| Texte fourni |
******************************

L’Oiseau vert a été pour beaucoup d’entre nous une sorte d’épiphanie. Selon l’âge que nous avions les uns ou les autres au moment de sa création, ce spectacle n’a sans doute pas agi sur nous de la même manière. Quelle place tient L’Oiseau vert dans vos parcours respectifs ?

De nous trois, Léa est la seule à avoir eu le privilège de découvrir cet oiseau rare lors de sa création à la Comédie de Genève, dans des conditions particulières qui plus est.

Elle avait alors 6 ou 7 ans. Petite-fille de cœur du scénographe Jean-Marc Stehlé, elle a assisté à plusieurs représentations avant de découvrir l’envers du décor aux côtés de son grand-père – il lui a fait visiter le plateau et toute la machinerie sous la lumière des éclairages de service. Elle garde de cette expérience un souvenir mitigé : suscités par les différents artifices, la magie et le merveilleux avaient disparu sous l’éclairage froid des néons. Elle a alors réalisé, avec déception, que le théâtre est un art de l’illusion, et s’est sentie dupée, arnaquée… C’était pire que la mort du Père Noël, dit-elle.

******************************

| Données fournies |

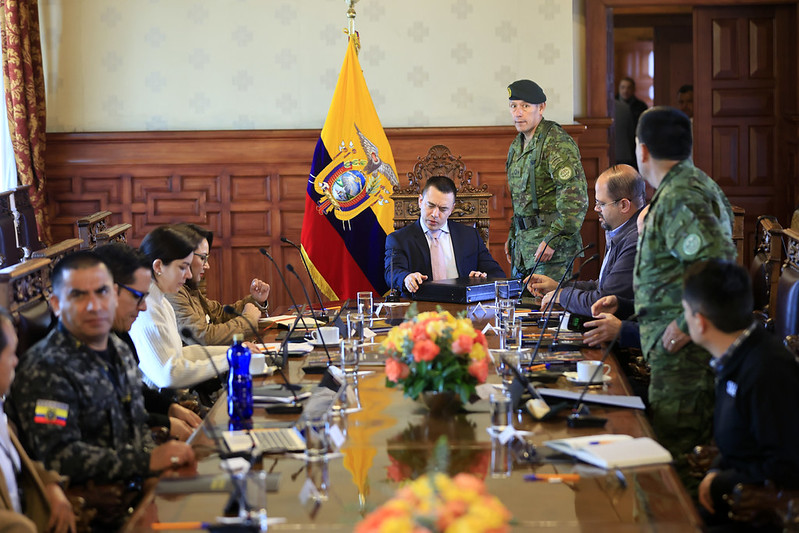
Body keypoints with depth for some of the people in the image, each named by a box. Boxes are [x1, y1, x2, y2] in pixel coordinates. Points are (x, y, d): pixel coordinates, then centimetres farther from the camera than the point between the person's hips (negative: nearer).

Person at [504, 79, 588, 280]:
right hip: (523, 242, 9)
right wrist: (512, 236, 20)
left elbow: (575, 197, -20)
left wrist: (553, 240, -22)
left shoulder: (557, 142, -13)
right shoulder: (516, 146, 15)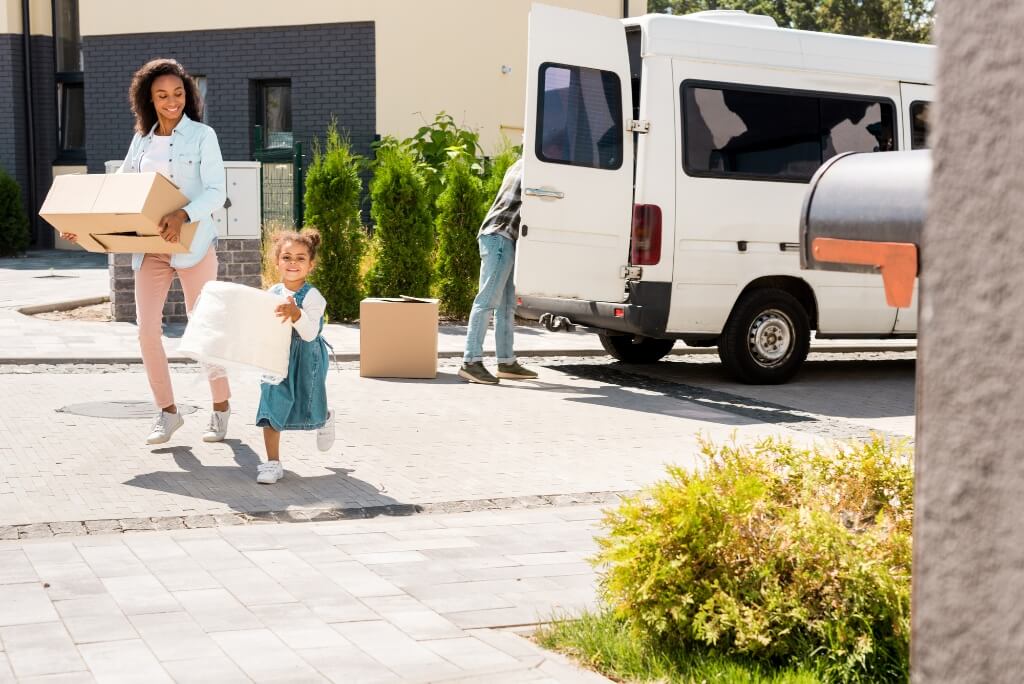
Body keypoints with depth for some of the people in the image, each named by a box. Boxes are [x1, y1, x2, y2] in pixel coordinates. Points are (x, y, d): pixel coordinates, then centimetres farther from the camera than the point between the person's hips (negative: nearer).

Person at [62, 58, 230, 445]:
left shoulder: (202, 136, -2)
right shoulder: (141, 140, 11)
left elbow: (216, 192, -11)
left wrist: (183, 215, -29)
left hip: (194, 243, -4)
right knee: (147, 330, -2)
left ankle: (221, 407, 19)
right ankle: (167, 411, 12)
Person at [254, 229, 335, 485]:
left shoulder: (312, 296, -16)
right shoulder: (272, 293, 0)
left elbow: (310, 334, -24)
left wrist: (296, 314, -40)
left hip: (306, 360, -4)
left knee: (308, 412, 7)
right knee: (271, 408, -2)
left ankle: (325, 418, 45)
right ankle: (273, 462, 5)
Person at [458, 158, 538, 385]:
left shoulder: (519, 167, 22)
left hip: (503, 239, 10)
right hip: (499, 237, -10)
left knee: (506, 304, 8)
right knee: (488, 299, -13)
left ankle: (506, 362, 10)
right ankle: (471, 362, -17)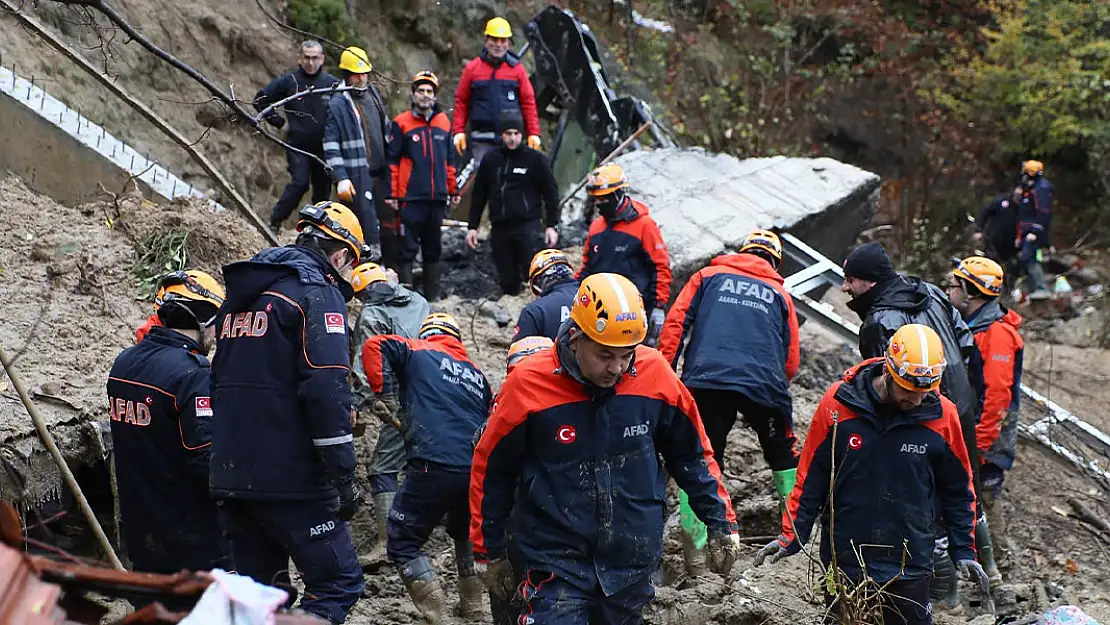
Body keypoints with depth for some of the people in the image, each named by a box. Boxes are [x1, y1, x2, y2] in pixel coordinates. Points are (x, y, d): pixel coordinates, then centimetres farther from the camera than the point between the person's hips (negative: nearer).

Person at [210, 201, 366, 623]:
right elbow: (326, 389, -18)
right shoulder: (318, 292, -8)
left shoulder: (242, 294, 19)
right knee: (339, 584, -4)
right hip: (290, 476, -8)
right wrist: (344, 475, -16)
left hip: (233, 473, 8)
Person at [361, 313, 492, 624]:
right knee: (466, 533, 34)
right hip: (479, 469, 6)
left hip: (434, 466, -5)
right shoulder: (477, 374, 26)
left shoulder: (419, 352, 13)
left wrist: (386, 396, 3)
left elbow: (375, 346, 0)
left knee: (403, 543, 6)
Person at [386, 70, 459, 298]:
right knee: (408, 247, -5)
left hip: (437, 196, 5)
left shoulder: (444, 122, 11)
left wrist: (453, 189, 17)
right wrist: (392, 193, -8)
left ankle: (432, 295, 19)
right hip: (411, 197, -5)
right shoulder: (402, 123, -3)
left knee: (434, 248, 12)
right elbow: (392, 160, -4)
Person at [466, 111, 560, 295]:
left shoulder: (535, 159, 2)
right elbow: (479, 195, 18)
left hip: (529, 226, -4)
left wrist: (551, 225, -3)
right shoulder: (490, 160, 12)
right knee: (508, 282, 3)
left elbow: (550, 192, 3)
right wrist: (473, 227, 14)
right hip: (499, 228, 4)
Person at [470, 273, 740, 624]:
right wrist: (489, 552, 6)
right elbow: (491, 469, 0)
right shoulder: (529, 385, -14)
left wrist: (721, 523, 9)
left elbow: (692, 455, 9)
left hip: (633, 563, 3)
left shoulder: (654, 374, -7)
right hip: (556, 565, -3)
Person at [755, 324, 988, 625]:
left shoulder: (942, 415, -6)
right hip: (844, 563, 0)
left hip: (910, 567, 0)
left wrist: (964, 551, 6)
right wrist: (791, 536, -1)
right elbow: (811, 478, 1)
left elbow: (957, 490, 7)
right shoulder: (837, 403, -9)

******************************

| Exercices à faire |
1. D'après le texte fourni, dans quel théâtre L'Oiseau vert a-t-il été créé ?
2. Recopiez mot pour mot le passage du texte fourni qui commence par « L’Oiseau vert a » et se termine par « vos parcours respectifs ? ».

| Corrigé des activités |
1. À la Comédie de Genève.

2.
L’Oiseau vert a été pour beaucoup d’entre nous une sorte d’épiphanie. Selon l’âge que nous avions les uns ou les autres au moment de sa création, ce spectacle n’a sans doute pas agi sur nous de la même manière. Quelle place tient L’Oiseau vert dans vos parcours respectifs ?